Now, I am not going to preach to teachers that they should not ever take work home. I know better. Although I don’t believe teachers should have to work beyond their contract hours, I know it is nearly impossible to get everything done during that time. However, it is time teachers start to say enough is enough. Working hours past the end of the day, weekends, and holidays is ridiculous - and often it isn’t necessary, other than we just want things to be perfect.
How Can I Set Boundaries?
Take time to decide where you can set boundaries between your work and personal lives. I don’t have all of the answers, but I have some suggestions that may help you:
Save your lessons and reuse them next year. Maybe you don’t use them all, but you don’t need to recreate the wheel every year. (I was terrible at this because I liked coming up with new lessons. However, it took time away from my family.)

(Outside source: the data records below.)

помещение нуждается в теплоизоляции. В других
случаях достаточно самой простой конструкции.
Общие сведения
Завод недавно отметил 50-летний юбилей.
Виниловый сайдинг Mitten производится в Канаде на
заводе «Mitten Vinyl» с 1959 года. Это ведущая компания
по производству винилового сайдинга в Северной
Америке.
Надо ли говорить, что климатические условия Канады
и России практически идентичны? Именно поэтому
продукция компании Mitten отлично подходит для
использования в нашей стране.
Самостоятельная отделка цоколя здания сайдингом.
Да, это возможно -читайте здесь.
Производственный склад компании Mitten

Set firm hours for finishing work and stick to them.
Same with answering emails - or take the work apps off your phone to reduce the temptation to look at them.

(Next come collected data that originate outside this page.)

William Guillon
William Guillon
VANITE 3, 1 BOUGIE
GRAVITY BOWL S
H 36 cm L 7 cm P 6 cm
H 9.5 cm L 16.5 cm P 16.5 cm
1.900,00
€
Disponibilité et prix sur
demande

Be clear to parents and students when you are able to communicate with them and your grading turn-around time. Make it reasonable.

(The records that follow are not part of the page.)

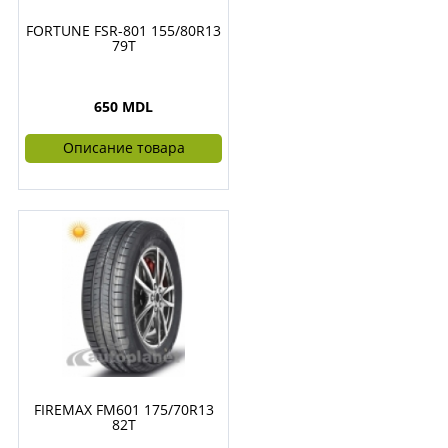
FORTUNE FSR-801 155/80R13
79T
650 MDL
Описание товара
FIREMAX FM601 175/70R13
82T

Stop grading every little thing. I was actually taught to do this in my teacher education program, and, quite frankly, I think it is unhealthy for both teachers and students. See my blog series on Mastery-Based Grading to learn why.
Share lesson-planning with a teammate (if possible.) Your teammate could plan one subject or unit, while you plan a different one. This does take some communication and learning each other’s teaching styles, but it saves a lot of time in the end.
If you can’t share planning, analyze your budget and decide if you have some money that you could use to buy lessons. (You could also try asking your administration or Parent-Teacher Organization.) As they say, time is money. If you can spend $20 and have a unit planned, you save a lot of time searching for resources and writing lessons. For the most bang for your buck, shop during sales (TPT has one every three months or so.)
For essays and projects, consider moving to a single-point rubric that focuses on 1 - 3 specific skills or content instead of trying to grade students’ work for everything. I really like this post on using those rubrics.
Have students take on classroom chores that they can do. Even primary grades have students take on responsibilities, so why can’t older kids? I bet you have some artsy students that would love to design a bulletin board or another that would happily hang student work up. Quite honestly, unless it deals with student privacy, any non-teaching task that could be done by an assistant could probably be done by a student. Erase your boards? Change the calendar? Put out books? Ask a student - or make jobs part of your classroom routine.
Say NO. Don’t want to be on a committee? Say something like, “I am so honored you thought of me, but I can’t give that the time it deserves.” or just “No, thank you.”
These are not the only ways you can set boundaries and save time, but they are a great starting place. What have you done this year to separate work and personal time?